Start of Block

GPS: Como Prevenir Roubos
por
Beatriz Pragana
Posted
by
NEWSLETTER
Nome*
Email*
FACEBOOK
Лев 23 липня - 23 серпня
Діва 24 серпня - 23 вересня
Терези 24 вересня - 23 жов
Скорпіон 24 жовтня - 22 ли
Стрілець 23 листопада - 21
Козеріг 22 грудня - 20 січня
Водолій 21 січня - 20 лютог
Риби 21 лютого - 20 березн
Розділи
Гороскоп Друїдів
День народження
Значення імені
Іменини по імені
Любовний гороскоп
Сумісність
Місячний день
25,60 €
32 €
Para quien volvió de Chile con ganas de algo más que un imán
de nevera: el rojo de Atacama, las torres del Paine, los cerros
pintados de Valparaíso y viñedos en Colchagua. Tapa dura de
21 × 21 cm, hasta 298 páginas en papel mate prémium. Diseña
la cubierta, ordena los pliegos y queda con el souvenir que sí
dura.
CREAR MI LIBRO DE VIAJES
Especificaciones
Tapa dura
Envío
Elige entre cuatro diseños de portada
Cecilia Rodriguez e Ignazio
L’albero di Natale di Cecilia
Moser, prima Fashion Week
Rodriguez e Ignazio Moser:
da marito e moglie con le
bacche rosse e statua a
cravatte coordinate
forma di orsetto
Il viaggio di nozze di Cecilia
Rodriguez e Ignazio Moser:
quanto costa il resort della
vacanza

End of Block

__Task prompt__
Look through the data above for the string "вересня" and copy every line where it appears.

__Result below__
Діва 24 серпня - 23 вересня
Терези 24 вересня - 23 жов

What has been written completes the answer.